Downtown Silver Spring isn't perfect, but it's certainly not as bad as you make it sound - and it's not impossible to fix, either. Wheaton we'll have to wait and see about.

David Rotenstein said...

Dan, I mentioned Uncle Tom's Cabin because it is one example of how the county wastes money without adequate forethought. It was on my mind because now MoCo is inviting people to take a very dubious survey it claims will help develop the park, yet another waste of precious tax dollars that could be used elsewhere within the Parks Department.

Silver Spring's not bad; it's just suffered from top-down planning. All of the things initiated by local residents we both mentioned are great in both places and contribute to vibrant street life. Silver Spring's, however, is managed/boosted via Reemberto's office and Peterson. Decatur's isn't -- it just happens. True enough, there is local government involvement in the square, but it isn't as prominent and determinative as in MoCo.

You would never get someone harassed for taking pictures in a public space here. And what does it say about MoCo that folks apparently can't behave well enough to skateboard or whatever in public? MoCo invested considerable resources in designing a public space that any reasonable person could recognize as attractive to skateboarders in a community with a long history of skateboarding in public and then regulates skateboarders out of the public sphere?

As for beer in public? You'd think that the Deep South would be more uptight about having festival goers in a place like Decatur's square walking around with beer and having beer vendors throughout the festival. Not so. Will that ever happen in Silver Spring? No.

Now let's turn to locally owned and operated businesses. LOIS, as Shuman calls them. Yes, downtown Decatur as a CVS, a Starbucks, and a Ruby Tuesday. But the overwhelming majority of downtown businesses are locally owned and operated. Money spent in downtown Decatur is reinvested in downtown Decatur, not in St. Louis (Panera), Orlando (Red Lobster), Atlanta (Chick Fil A), etc. Family owned businesses like the dry cleaners aren't run out of town or displaced from longtime locations simply to appease CVS.

Silver Spring is a great place and it could have been much more than what it has become. Ask county planners who continue to spend a mint on out-of-state consultants to advise MoCo on parking, zoning, parks, etc., why they couldn't find any local talent to advise them. Local firms ride shotgun in a nod to keeping locals involved but it's the big firms from the Midwest and West who hold the profitable consulting contracts with the Planning and Parks departments.

Dan Reed said...


I understand your beef about chain stores, as it's a frustration many people share. But there are non-chain stores in downtown Silver Spring, and I'm sure they compare favorably to those in Decatur.

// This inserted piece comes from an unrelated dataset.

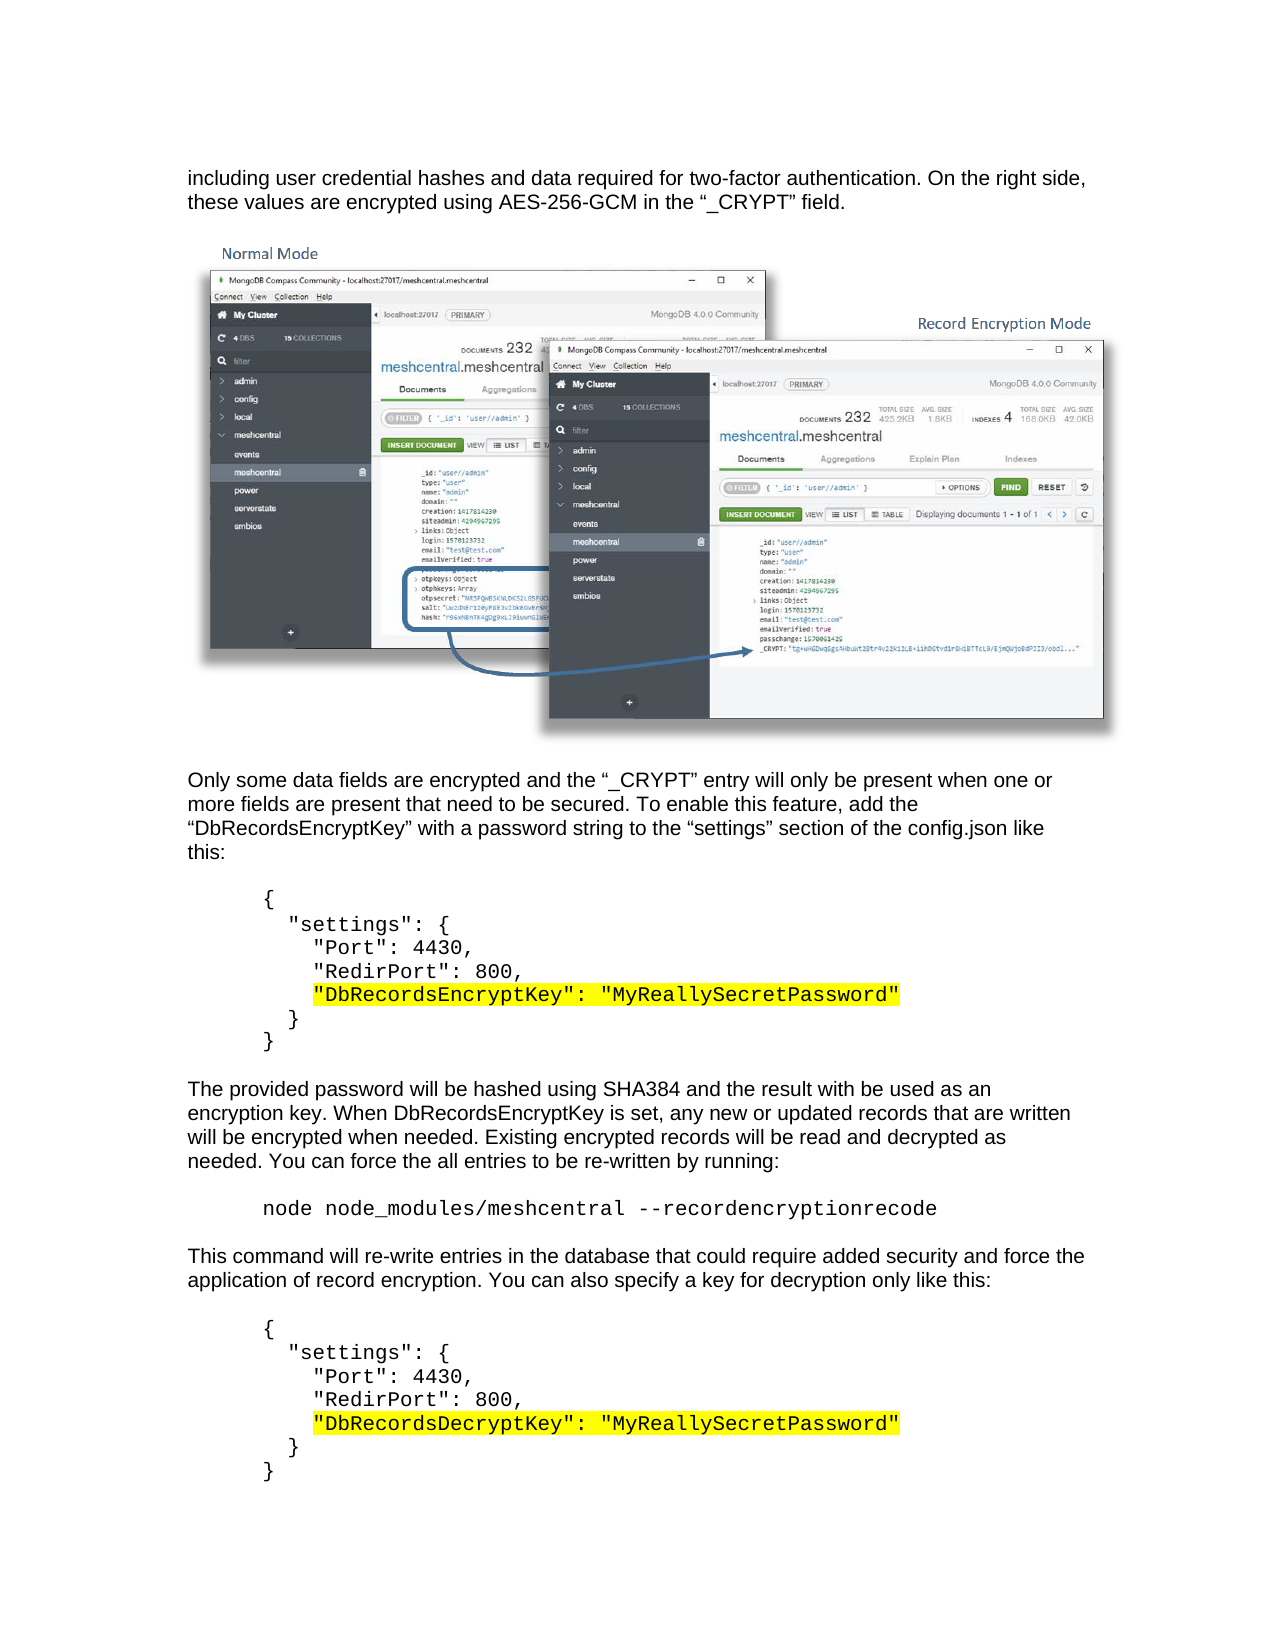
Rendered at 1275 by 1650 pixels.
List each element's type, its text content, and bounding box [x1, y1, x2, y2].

I don't understand your remark about Montgomery County "importing" planners from elsewhere. Any place that only looks to itself for solutions is probably a terrible place. Being insular might create "authenticity," but it also means you can't benefit from the good ideas created elsewhere. No matter what you think of our planning director, Rollin Stanley, it's impressive that a suburban county could snag a nationally (internationally?) renowned planner to come and work here.

That said, Peterson Companies is a local firm that works primarily in the DC area. The area along Ellsworth Drive was designed by RTKL and Brown Craig Turner, two architecture firms both based in Baltimore. So local minds do have a hand in downtown Silver Spring, even if it's not readily apparent.

David Rotenstein said...


Montgomery County is paying Code Studio of Austin, Texas for the zoning code rewrite; Nelson/Nygaard of New York City to consult on parking; and, GreenPlay, LLC, of
Lafayette, CO, to do the Parks Department's "Vision 2030" project. All of these firms are racking up major frequent flyer miles and billings for these projects, paid for by Montgomery County residents.

Dan Reed said...

Like I said:

"Any place that only looks to itself for solutions is probably a terrible place. Being insular might create 'authenticity,' but it also means you can't benefit from the good ideas created elsewhere."